Cost: Cloud services can range in cost from free to a large significant re-occurring expense. I discovered low cost solutions to migrate these services to the cloud making this a viable solution.
WordPress: WordPress is the leading blogging Content Management System (CMS). It is the leading supported platform with thousands of themes and plenty of educational content. I quickly learned how to use WordPress in a few days this week since it’s intuitive and full featured
Ubuntu Linux: I decided to self-host WordPress for content development, management, and publishing. Since I already own a VMware vSphere based home lab, I quickly spun up a new Ubuntu Server 18.04 LTS virtual machine (VM) on it. I selected the Docker option during Ubuntu installation so I could deploy the multi-container WordPress package. The following blog provided instruction to install the WordPress containers. As an alternative, this solution may work with WordPress on Windows or Mac PC but I haven’t tried it.
AWS S3 Static Web Site Hosting: This is a simple and straight forward service which provides static websites. The cost of hosting a static web site on S3 is an order of magnitude less expensive than paying for a WordPress in a SaaS or IaaS model.

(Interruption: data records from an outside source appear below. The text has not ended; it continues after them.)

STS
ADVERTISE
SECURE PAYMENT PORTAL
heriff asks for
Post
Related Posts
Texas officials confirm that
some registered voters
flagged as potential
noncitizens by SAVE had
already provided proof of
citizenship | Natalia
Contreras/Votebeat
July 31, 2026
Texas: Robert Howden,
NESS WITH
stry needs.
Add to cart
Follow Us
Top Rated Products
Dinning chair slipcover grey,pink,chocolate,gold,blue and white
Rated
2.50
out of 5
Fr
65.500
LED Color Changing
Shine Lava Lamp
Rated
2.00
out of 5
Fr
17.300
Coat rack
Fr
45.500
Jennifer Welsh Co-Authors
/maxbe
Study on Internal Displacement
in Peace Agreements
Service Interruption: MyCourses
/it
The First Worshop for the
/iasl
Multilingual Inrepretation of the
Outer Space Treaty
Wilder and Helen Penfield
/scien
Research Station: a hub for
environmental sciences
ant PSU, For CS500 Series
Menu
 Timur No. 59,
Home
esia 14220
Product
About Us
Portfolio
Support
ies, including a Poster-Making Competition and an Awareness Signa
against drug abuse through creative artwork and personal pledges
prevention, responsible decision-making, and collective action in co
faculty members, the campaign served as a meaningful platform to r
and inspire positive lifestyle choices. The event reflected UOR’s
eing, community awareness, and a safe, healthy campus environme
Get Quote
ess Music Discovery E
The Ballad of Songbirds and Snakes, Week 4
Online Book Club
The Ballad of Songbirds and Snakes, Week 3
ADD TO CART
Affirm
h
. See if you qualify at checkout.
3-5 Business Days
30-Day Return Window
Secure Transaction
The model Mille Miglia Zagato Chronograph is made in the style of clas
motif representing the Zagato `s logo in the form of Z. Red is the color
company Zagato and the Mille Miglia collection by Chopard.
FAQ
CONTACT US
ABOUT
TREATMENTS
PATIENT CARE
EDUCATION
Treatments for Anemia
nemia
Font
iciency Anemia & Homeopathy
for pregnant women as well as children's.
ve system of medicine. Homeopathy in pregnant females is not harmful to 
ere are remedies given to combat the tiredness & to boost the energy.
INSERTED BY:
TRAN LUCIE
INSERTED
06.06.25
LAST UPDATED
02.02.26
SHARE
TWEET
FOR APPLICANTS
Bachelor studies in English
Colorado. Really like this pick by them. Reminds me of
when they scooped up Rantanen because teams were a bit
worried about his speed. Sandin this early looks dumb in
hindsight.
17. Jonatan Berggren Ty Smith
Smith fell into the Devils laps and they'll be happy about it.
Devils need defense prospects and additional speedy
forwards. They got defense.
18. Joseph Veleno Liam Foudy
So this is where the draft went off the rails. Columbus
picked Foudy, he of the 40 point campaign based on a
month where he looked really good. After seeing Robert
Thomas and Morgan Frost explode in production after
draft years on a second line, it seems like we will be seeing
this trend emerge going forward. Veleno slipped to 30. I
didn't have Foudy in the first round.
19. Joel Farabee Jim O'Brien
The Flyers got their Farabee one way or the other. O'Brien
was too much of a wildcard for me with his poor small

The first step is to configure S3 for hosting websites which is documented here. Copy all static website files generated from WP2Static to S3 allowing the public to read. Next configure S3 to use your index.html file created by WP2Static.
AWS Route 53 Domain Registration: I chose AWS to register my bitofsnow.com domain due to the low cost $12/year which includes domain privacy and lock. I noticed other providers are cheaper but domain privacy was an add-on making them more expensive. Once I requested my domain it took 18 minutes to go live and push the .com entry to Verisign. I was happy with the quick provisioning since AWS warned me it could take up to 3 days.

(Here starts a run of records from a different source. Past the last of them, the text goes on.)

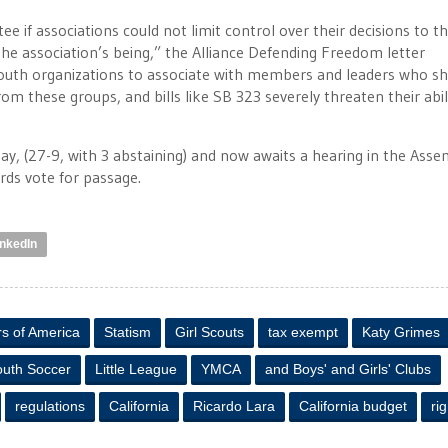
 if associations could not limit control over their decisions to t
the association’s being,” the Alliance Defending Freedom letter
outh organizations to associate with members and leaders who s
rom these groups, and bills like SB 323 severely threaten their abil
y, (27-9, with 3 abstaining) and now awaits a hearing in the Asse
rds vote for passage.
inkedIn
s of America
Statism
Girl Scouts
tax exempt
Katy Grimes
outh Soccer
Little League
YMCA
and Boys' and Girls' Clubs
regulations
California
Ricardo Lara
California budget
ri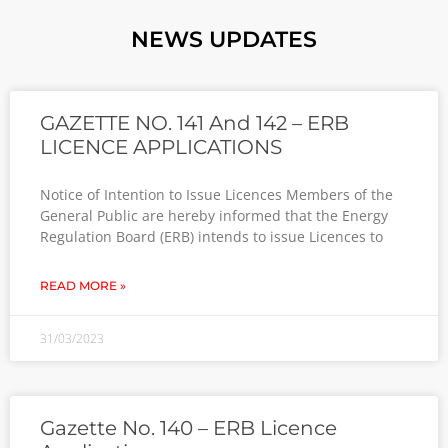
NEWS UPDATES
GAZETTE NO. 141 And 142 – ERB
LICENCE APPLICATIONS
Notice of Intention to Issue Licences Members of the
General Public are hereby informed that the Energy
Regulation Board (ERB) intends to issue Licences to
READ MORE »
31/03/2023
Gazette No. 140 – ERB Licence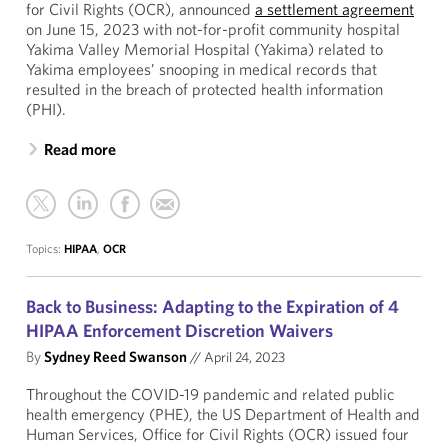
for Civil Rights (OCR), announced
a settlement agreement
on June 15, 2023 with not-for-profit community hospital
Yakima Valley Memorial Hospital (Yakima) related to
Yakima employees’ snooping in medical records that
resulted in the breach of protected health information
(PHI).
Read more
Topics:
HIPAA
,
OCR
Back to Business: Adapting to the Expiration of 4
HIPAA Enforcement Discretion Waivers
By
Sydney Reed Swanson
//
April 24, 2023
Throughout the COVID-19 pandemic and related public
health emergency (PHE), the US Department of Health and
Human Services, Office for Civil Rights (OCR) issued four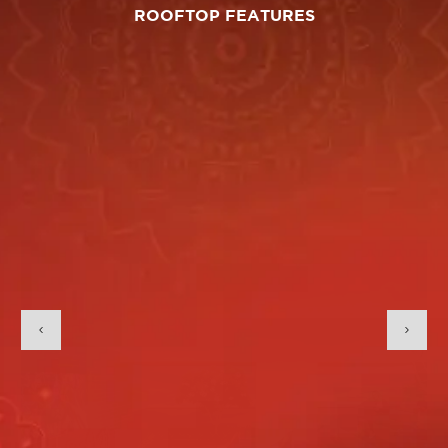
ROOFTOP FEATURES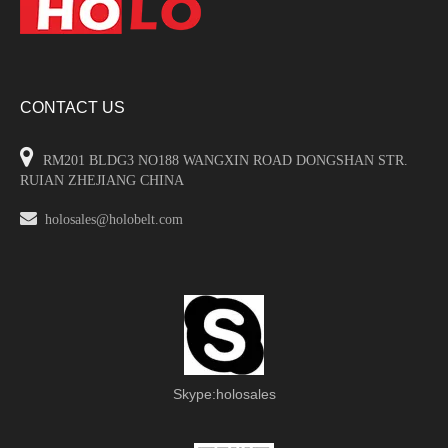
CONTACT US

RM201 BLDG3 NO188 WANGXIN ROAD DONGSHAN STR.
RUIAN ZHEJIANG CHINA

holosales@holobelt.com
Skype:holosales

Cloudflare DNS: I’m using Cloudflare for my bitofsnow.com domain since it’s free, simple, fast, and secure. I have used Cloudflare 126.96.36.199 DNS resolver on my home router since they launched the service and have been pleased with it. An alternative is AWS Route 53, but it’s a paid service. Once the DNS for a domain is configured there isn’t any additional work. Cloudflare also offers DNS analytics for free which shows requests, traffic by country, and stats.
Google Analytics: Without a website analytics system it would be difficult to determine if the blog has an audience and what posts are popular. I selected Google Analytics since it’s a leading solution and free. AWS provides website analytics through their CloudFront CDN. I didn’t require a CDN which is an extra cost.
Zoho Email: Email wasn’t required for my blogging solution. However I’m taking advantage of the custom domain name I bought and use it for my personal email address. I didn’t find any free robust email solutions which support a custom domain name. I came across Zoho and was impressed in the value of their Mail Lite offering at $12 a year. It’s a modern email platform with a web mail experience similar to Gmail and Outlook.com.
I was able to find detailed instructions on the web how to configure each piece but not a complete solution to solve my needs. I hope this solution overview provides motivation for someone who’d like to get started blogging but has the same concerns I had.